Maria Benitez a obtenu un sursis. Un mois de plus pour trouver une solution avant qu’elle et sa famille ne soient expulsées de chez eux par Bankia, la quatrième banque espagnole. Cette femme de 42 ans, vit dans une modeste maison de Montoro, dans la province de Cordoue avec son mari, ses trois enfants âgés de 17 à 20 ans, sa mère de 84 ans et sa soeur de 52 ans, handicapée. Sept personnes au total qui risquent de se retrouver à la rue, sans un sous, sans un emploi, et gonfler les statistiques des expulsions immobilières, qui se multiplient au fur et à mesure que se prolonge la crise.
Au total, selon l’Institut national de statistiques, 1,7 millions de foyers en Espagne comptent tous leurs membres au chômage. Et depuis le début de la crise, 150 000 personnes ont été expulsées de chez elles, et 300 000 autres attendent avec angoisse la venue de l’huissier, selon les associations de défense des “victimes des hypothèques”.
L’histoire de Maria est symptomatique de la situation dans laquelle se trouvent de plus en plus d’Espagnols, alors que le chômage touche 24,4% de la population active, et que bon nombre d’entre eux se sont endettés pour s’acheter une maison lorsque le pays affichait un taux de croissance insolent.
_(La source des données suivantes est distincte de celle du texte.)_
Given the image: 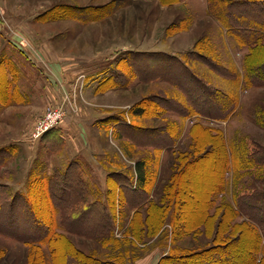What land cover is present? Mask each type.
I'll list each match as a JSON object with an SVG mask.
<instances>
[{
  "label": "rangeland",
  "instance_id": "1",
  "mask_svg": "<svg viewBox=\"0 0 264 264\" xmlns=\"http://www.w3.org/2000/svg\"><path fill=\"white\" fill-rule=\"evenodd\" d=\"M110 2L115 6L113 12L101 18L97 16L100 15L99 10L89 11L87 8L103 7ZM214 10L216 13V4ZM133 52H165L175 55L185 63L188 72L209 87L226 93L233 92L237 97L236 107L226 118H218L223 113V108L218 107L216 98L210 97L206 92L208 90L201 88L193 93L199 96L197 109L187 107L192 115L184 117L164 110L159 107L163 99L174 98L183 102V106H189L188 102L194 96L189 97L177 86L174 81L177 68L173 69L174 67L157 60L154 69L142 67L141 74L135 77L129 78L130 74L125 72V78H121L127 80V85H119L121 83L118 79L115 80L112 68L121 58ZM246 52L247 49L238 46L234 38L216 20V16L208 11L207 0H181L173 4H162L159 0H0V63L6 65L7 76L12 81L10 88L18 90L22 96L19 102L0 105V146L9 147L7 153L0 155V159H4L0 165V184L10 179L17 184L11 186L12 190H15V187L21 190L24 187L22 183L26 181L27 165L29 178L41 169L46 173H51L54 169L63 170L65 165L74 160L80 165L82 176H88V179H85L89 185L91 183L92 195L88 199L94 200L95 196L99 198L107 192H103L102 187L105 180L107 182L108 172L124 175L122 172H129L133 159H140L149 191L152 189V193L154 192L153 202L160 207L164 206V203H158L159 196L163 193V187L170 182L171 176L176 174L174 172L179 164L177 159H183L184 153H189L191 158H194L193 152L199 145L198 150L201 152L196 153V159L187 163L178 174L179 189L178 193H175L178 207L172 205L167 210V213L170 212L167 219H170L169 223L172 222L171 214L175 216V212H178L180 223L185 221L189 227H196L200 222H205L209 230L216 227L219 217L205 218L208 198L212 201L210 212L213 213L216 205L223 202V198L229 199L233 193L248 194V190L253 187L264 188V167L257 164L262 152H255L254 156L257 158L254 159L246 157H250L255 151L253 143L264 147V86L246 88L242 82H230L216 72V64H220L219 66L228 70L227 72L234 68V73H241ZM201 58L210 60L215 68L210 67ZM146 64L150 65L149 61H146ZM123 68L122 63L118 71ZM100 71L102 74L98 75ZM147 73L155 76H152L151 80H145L142 75L147 77ZM96 74L99 78L103 76V86L116 88L105 96V104L123 105L125 111L118 113L117 110H111V115L102 120L112 135L107 132L101 138L94 135L90 140L94 154L78 157L65 153L61 161L63 167H59L56 164L57 157L58 154L62 155L66 145L60 137L58 127L65 119L77 115L88 105L83 88ZM18 86H23L28 92L27 98ZM41 90L45 95V100H42L45 101L44 104L38 98ZM2 93L0 97L3 99L5 95ZM25 101H34L37 106L42 104L43 108L29 111L24 107H17L18 104L26 105ZM50 106L60 108L64 113L59 125L55 130L49 129L52 132L47 130L39 138L32 137L35 125ZM112 108L116 106L108 109ZM132 108L141 112L137 113L139 116L135 118L142 129L157 131L156 134H148L154 138L152 141L159 144L157 148L140 146L139 150L135 148L133 152L132 145L115 137V130L119 125L117 122L125 120L124 115ZM194 112L200 114L195 115ZM209 115L216 116V122L202 120ZM197 121L219 128L229 153L230 168L224 172L225 182L220 193H216V184L223 174L224 154L222 148L218 147L216 136L209 139L199 128L193 131L195 141L193 140L188 130L191 124ZM160 128L174 131V139L161 138L165 131ZM141 134L143 139L149 140L145 133ZM207 141L212 142L214 147L211 148ZM240 162H246V169H243L244 165L238 166ZM128 178L130 180L131 177ZM130 195L131 193L126 192L124 197L128 199ZM4 197L5 194L0 193V198ZM33 200L36 209L37 206L46 207L44 191L38 192L37 196L34 194ZM104 200H107V196ZM178 202H181L180 207ZM8 209L3 208L0 212V264H26L28 248L16 237L33 230L31 231V226L29 227L21 214L17 212L16 215ZM133 209L129 204L116 207L118 217L114 225L117 237L120 236L119 230H127ZM157 211V208L152 210L153 223L159 222ZM44 213V218L47 216L48 219L49 212ZM229 216L230 211L225 215V219L229 220ZM85 219L84 217L82 223ZM235 219L239 221L240 218ZM94 223H97L96 219H90L87 227H94ZM80 224H76L78 229L82 227ZM168 225L167 243L171 240L173 228L172 224ZM224 226L226 228V225ZM27 227L28 230H18ZM59 230L63 229L59 227ZM179 231L181 235H177V238L180 239L182 247L205 246L203 235L193 239L183 233L184 231L189 234L193 230ZM243 233L248 236L252 234L247 230ZM68 236L75 249L87 254L103 257L120 251L109 250L111 247H100L93 240L80 237L76 233ZM162 241L164 243V240ZM55 243H58L56 264H70V258L65 253L70 249L69 246L64 240ZM162 243L159 237L153 240L144 238L137 244V248L134 247L136 258L128 260L126 264H155L157 257L165 250ZM240 245L242 242L237 246L229 244V253L237 254L236 260L230 264H243L242 260L246 261L243 252L237 251L243 249ZM44 250L48 253L46 248ZM195 260L198 263L203 261L201 258Z\"/></svg>",
  "mask_w": 264,
  "mask_h": 264
},
{
  "label": "trees",
  "instance_id": "2",
  "mask_svg": "<svg viewBox=\"0 0 264 264\" xmlns=\"http://www.w3.org/2000/svg\"><path fill=\"white\" fill-rule=\"evenodd\" d=\"M159 1L162 4H173L181 0ZM207 3L208 11L213 16H216V20L234 38L237 45L247 49L242 63L241 73L237 71L236 73L238 74L234 73V68H230V72H227L228 70L226 71L223 69V67L219 66L220 64H216V72L220 74L222 78L230 82H242L246 88L251 86H264V0H207ZM215 4L216 13L214 10ZM107 5L103 7L87 8L88 10L90 9L89 11L99 10L100 15L97 16L101 18L109 15L114 10L115 6L113 2ZM156 60L160 61L159 63H165V65L174 67L173 69L177 68L175 70L176 80H174L177 86L184 90L189 97L194 96V99L190 98V102H188L190 104L189 106H183V102L174 98L163 99L159 107H162L164 110L175 112L184 117L192 115L190 113V108L187 107H191L194 110L197 109L199 105V96L193 95V93L201 88L208 90L209 92L206 91L208 95L212 98H216L218 107L223 108V110H221L223 113L218 116V118H226L236 107L237 97L233 92L226 93L218 88L209 87L194 74L188 72L183 61L175 55L165 52L128 53L126 57L124 56L121 58L117 65L112 68L114 78L116 77L115 80L118 79V82L121 83L119 85L123 87L125 84L127 85V80H122L121 78L124 77L123 75L125 72L128 71L127 73L130 74L129 78L135 77L137 74H141L142 67L154 69ZM202 60L210 67L212 66L215 68L210 60ZM146 61H149L150 65L146 64ZM122 63L124 65V70L121 69V71H118ZM145 75H148L147 77L142 75L145 80H151L153 79L152 76H155L149 73ZM11 84L12 81L9 80L6 73V65L0 63V93L3 92L5 95L3 99L0 97V105H9L13 102L22 100V96L18 90L10 88L12 87ZM133 112L139 113L140 110L137 109ZM139 114H141V112ZM193 114L196 115L200 113L194 112ZM120 122L123 123L122 120H120ZM128 128L130 130V137L136 133L138 134V132L135 131L136 128L134 131L133 127L129 126ZM196 128L204 131L205 134L209 136V139H214L216 136L218 147L222 148L225 162L222 168L223 174L221 180L216 184V193H220L225 182L224 172L228 170L227 168H230L228 167L230 160L228 156L229 153L224 146L221 130L208 126L202 122H194L189 128V133L194 141L195 135H193V131H195ZM53 129L55 130V128L51 130ZM160 129L161 131L164 130V128ZM51 130H49V132H52ZM164 131L166 136L161 138L174 139V131L166 128ZM141 133H145L146 136L149 137V130L140 129L138 137L142 145L152 143L148 139H143ZM207 143L210 144L211 148L214 147L212 142L210 143L207 141ZM193 145H195V143H193ZM158 146L159 144L157 143L156 148ZM253 146L255 151L251 154L249 153L251 156L248 157L245 151L243 152L244 155H246L247 158L251 159V157H253L254 159L257 158L254 156L255 152H262V157L258 159L259 161H257V164L264 167V147H261L257 143H253ZM8 148L9 147L0 148V155H4L5 152L7 153ZM198 148L199 145H197V150L193 152L195 153L194 158H191L189 153H184L183 159H177L179 164L174 172L176 174L171 176L170 182L163 187V193L159 196L160 199L158 203H164V206L162 205L159 207L157 203L153 202V199L149 200L148 180L144 173L143 166L141 165L142 162L138 163V182L131 192L134 195L135 200L133 201L135 202L127 201V204H129L131 208H135V211L130 219L127 230L118 231H121L119 237L115 235L114 224L118 217L116 207L118 206L119 208L120 205L123 204L124 188L131 186L129 178L120 173L110 172L107 175V201L103 202L100 200V197L98 198L96 196L94 200L89 201L88 197L91 196V188L87 180L82 176L80 165L74 160L69 162L63 170L54 169L51 173H46L44 169H41V171L39 170L37 173L30 175L25 191H14L10 185L6 183L0 184V193L5 194L4 199L0 198V212L3 208L8 207L9 212H14L16 215L18 212L23 216L26 223L29 224V227L31 226V231L33 230L31 233L22 234L21 232L24 237H16L28 248L26 264H36V262L37 264H56L57 244L59 242H55L60 240H64L70 248L69 250L65 249L67 257L69 256L70 258V264H126L128 260H134L136 258L135 248H137V244L140 243V241H143L144 238L151 240L154 238L156 239V237H159L161 243L163 242L162 240H164L162 244L165 246V249L168 248L166 254L159 258L157 264H230L231 261L233 262V260H236L237 254L233 253L231 255L228 246L229 244L237 246L239 242H242L240 246H242L243 249H238L237 251H242V254L246 256V261L242 260L243 264H264V188L259 189L258 187H253L248 190V194H242V192V195L237 194V192L233 193L229 199L223 198L224 201L216 205L213 213L210 212L212 201L208 198L205 207V218L210 219L212 217H219L216 227H212L210 230L205 222H200L196 227H189L183 220V222L180 223L178 212H175V216L173 213L171 214L173 219L171 218L172 222L169 223L170 219H167V217L170 215V212L167 213V210L170 209L172 205L176 207V202L178 201L175 194L178 193L179 189L177 181L178 174H180V170L184 169L187 163L196 159V153L201 152ZM3 161L4 159H0V165ZM139 165H141V167ZM233 165L231 166L233 167ZM241 165H244L243 169H246V162H240V164H238V166ZM40 191L46 193L47 204L45 208L43 206H37L36 209L33 197L34 194L37 196ZM178 205L180 207L181 202H178ZM153 208L158 209V223H153ZM142 209H144V211H142ZM5 210L6 209H4V211ZM228 211H230V216L229 220H226L225 215L228 214ZM44 212H49L48 219L47 216L46 219L44 218V215H46ZM84 217L86 219L82 223ZM235 218L240 219L237 221ZM90 219H96L97 223H94V227H87V222H89ZM78 222L81 223L82 229L76 227ZM165 224H172L173 226L172 237L168 243L166 242L168 231L164 228L162 229ZM224 225H226V228ZM223 226L224 229H222ZM59 227L63 229L64 232L59 231ZM1 228L0 226V232ZM243 228L252 234L250 236L245 235L243 231L246 230H243ZM28 229L27 227L19 228L18 230ZM179 230H193L192 233L189 234L183 231L184 235H189L193 239L203 235L205 238V246L192 248L190 246L182 247L180 239L177 238V235H181V231ZM75 233L80 237L93 240L100 247H111L109 250L120 251L113 254L110 253V255H104L103 257L84 253V251L74 248L68 236V234ZM161 237L163 239H161ZM178 240L179 242H177ZM44 248L47 249L48 253L45 252ZM236 249L235 247V251ZM197 258H201L203 261L198 263L197 260H195Z\"/></svg>",
  "mask_w": 264,
  "mask_h": 264
},
{
  "label": "crops",
  "instance_id": "3",
  "mask_svg": "<svg viewBox=\"0 0 264 264\" xmlns=\"http://www.w3.org/2000/svg\"><path fill=\"white\" fill-rule=\"evenodd\" d=\"M101 74H102V71H100L98 73V75H101ZM102 77L99 78V77H97V74H96L86 83L85 87L83 88V93H84V97H85V100H86L88 105L85 108L83 107L82 111L80 113H78L77 115H73V116L65 119L62 122V124L58 127V131L61 132L60 137L62 139H64V141H65L64 144L66 145L65 150L62 153V155L58 154V157H57L58 163H56V164L59 167H63V164L61 163V161L63 160L65 153H70V155L72 154V155H76L78 157H82L86 154H88V155L94 154V151L91 149L92 147L90 146V140L94 137V135L99 137V138H101L102 135H104L106 132L109 133V135H112V132L111 131L108 132L107 127L104 126V124L102 123V120L104 118L108 117L109 115H111V114H109L111 110H114V111L117 110L118 113H123L125 111V108L123 105L105 104V101L103 100L104 98H106L105 96L112 93V91L116 90V88L103 86L101 84ZM19 87H20V89H19ZM18 89L26 97V94H28V92L26 90H24L23 86H18ZM38 98H40L41 103L44 104L45 101H42V100H45V95H44L43 90H41L39 92ZM24 103H26V105L25 104H18L19 106H17V107H20V108L24 107L25 110H29V111L33 110L34 108H39L38 110H41L43 108L42 104L37 106L34 101L31 103L29 101H25ZM115 106H116V108L108 109L110 107H115ZM10 108H11V106H10ZM134 110L135 109L132 108L127 112V114H125V115L123 114L125 116V117H123V118H125V120L124 119L122 120L123 123L120 121L117 122L119 125H118L117 130H115V132H116L115 137L117 139H119V138L123 139L124 141H126L127 143L132 145V151L133 152L135 151V148L137 150H139L140 146H145L148 149H155L157 146V143L152 141V139H154V138H151L150 136H149V140L151 139L150 142H152V143H149L147 145H142V143L138 137L139 136L138 134L140 132V129H142V127L140 126L139 123L136 122L135 117H138L139 115H136L137 113L133 112ZM173 114L176 115V113H174V112H173ZM156 116L159 117L157 114H156ZM202 120L204 122H207L206 120H211L213 122H216V116H214V115L210 116L209 115V116H206V118H204ZM125 125L128 127L129 126L133 127L134 128L133 131L136 128L135 131L138 132V134L137 133L134 134V132H133L134 135H132L130 137V130ZM207 125L209 126V124H207ZM156 133H157L156 130H149V135L150 134L153 135ZM188 133H189V130H188ZM165 136H166V133H164V136L162 134V137H165ZM129 144H127L128 149L130 147ZM5 146H7V145L0 146V148H4ZM82 161H84V160H82ZM48 162H46V164H49ZM139 162H142V161L140 159H133L131 166L129 165L130 166L129 172L128 171L122 172L124 175H128V177H131L130 178V185L131 186L124 188L125 191L123 190L125 192V194H126V192L131 193L133 188L135 187L136 183L138 182L137 179H138L139 173H138V167L137 166H138ZM86 165H88V164H86ZM141 165H139V166L141 167ZM65 167H66V165L63 168H65ZM26 168L27 169H26L25 180L27 181L28 180V170H29L28 165ZM42 168H43V165H42ZM110 172H108L106 174V176ZM87 177L88 176H86L85 178H87ZM5 181L6 182H4V183H6L10 186L17 185L16 183H13V181L10 179H6ZM26 181L24 183H22L24 185L23 189L20 190V189H18V187H15V190L24 191L25 186H26ZM88 181L90 183V180H88ZM90 185H91V183H90ZM102 189H104L103 192L107 191L106 180L103 184ZM153 193H152V189H151L149 191V200L154 198ZM125 194H123V205L127 204V201L128 202H135V201H133V200H135V198H134V195L132 193L128 199L124 197ZM89 197H92V195ZM105 198H106V193L100 197V199L103 200V202L107 201V200H104ZM90 200H92V199L90 198L89 201ZM134 210H135V208L133 209V212H134ZM168 227H169V225L165 224L164 227H162V229L164 228V229L168 230ZM59 231L64 232L63 230H59ZM151 240H153V239H151ZM164 254H166V249L157 257L155 264H157L159 258Z\"/></svg>",
  "mask_w": 264,
  "mask_h": 264
},
{
  "label": "built area",
  "instance_id": "4",
  "mask_svg": "<svg viewBox=\"0 0 264 264\" xmlns=\"http://www.w3.org/2000/svg\"><path fill=\"white\" fill-rule=\"evenodd\" d=\"M63 111L60 108L48 107L44 116L39 120L31 134L34 138H39L44 132L49 129L55 128L59 125Z\"/></svg>",
  "mask_w": 264,
  "mask_h": 264
}]
</instances>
Expulsés pour une dette de 200 000 euros...
Toute la famille de María vit de la pension de sa mère, d’environ 400 euros, des aides de l’organisation caritative Caritas qui leur fournit régulièrement de la nourriture, et du soutien de la mairie qui paie de temps en temps les factures d’électricité. Maria est au chômage, tout comme son mari, ancien employé de la construction et qui avait hypothéqué la maison pour acheter un champ d’oliviers, mais dont le négoce a pris l’eau avec la baisse du prix de l’huile d’olive. Comment, dans ces conditions, espérer rembourser les 200 000 euros qu’ils doivent à la banque et faire face aux mensualités du prêt?
Ce 27 juin, la famille devait être expulsée. Mais, en racontant l’histoire de la famille Benítez dans une courte vidéo postée sur Youtube, baptisée Bankia sin alma (Bankia sans âme), le journaliste Alberto Almansa est parvenu à enflammer les réseaux sociaux. A tel point que l’agence de Bankia à Cordoue a convoqué Maria pour un rendez-vous ce vendredi matin. Devant les portes, la plate-forme Stop Desahucios (Stop expulsions) a mobilisé une centaine de personnes venues la soutenir. La mobilisation a porté ses fruits : la directrice d’agence a accepté de repousser du 27 juin au 27 juillet la date de l’expulsion, le temps d’examiner la requête de María, qui demande de rendre la maison en échange de l’effacement de la dette et de pouvoir continuer à y vivre moyennant le paiement d’un petit loyer. En attendant le verdict de la banque, combien d’autres familles seront expulsées dans l’anonymat?
...et 19 milliards d'euros d'aide publique pour Bankia
L’indignation croît en Espagne au même rythme que la pauvreté. Et l’histoire de Maria rassemble tous les ingrédients pour enflammer la société. Bankia, qualifiée de “première banque en matière d’expulsions immobilières” par les “Indignés”, est sur le point de recevoir 19 milliards d’euros de l’Etat. C’est elle qui, en demandant cette aide multimilliardaire, a provoqué le déblocage du plan de sauvetage européen pour les banques espagnoles, doté de jusqu’à 100 milliards d’euros. Un scandale majuscule dans un pays où les plaintes concernant les pratiques peu honnêtes des banquiers sont monnaie courante, et où pour économiser 10 milliards d’euros, le gouvernement s’est attaqué aux piliers de l’Etat providence : l’éducation et la santé.
“Un plan de sauvetage pour les personnes, pas pour les banques” ou “Sauvons les gens, expulsons les banquiers” se lisaient sur bon nombre de pancartes ces derniers jours lors des dernières manifestations contre l’austérité et la réforme du travail (mercredi) ou le sauvetage des banques, comme celle qui a eu lieu le week-end dernier devant le siège de Bankia à Madrid et à laquelle ont participé près de 2000 personnes. Alors que le gouvernement demande des sacrifices aux Espagnols, baisse le salaire des fonctionnaires, réduit les prestations de santé ou augmente les impôts, et que de plus en plus de gens sont sur le point de se retrouver à la rue, l’aide publique que l’Espagne s’apprête à débloquer pour les banques ne passe pas.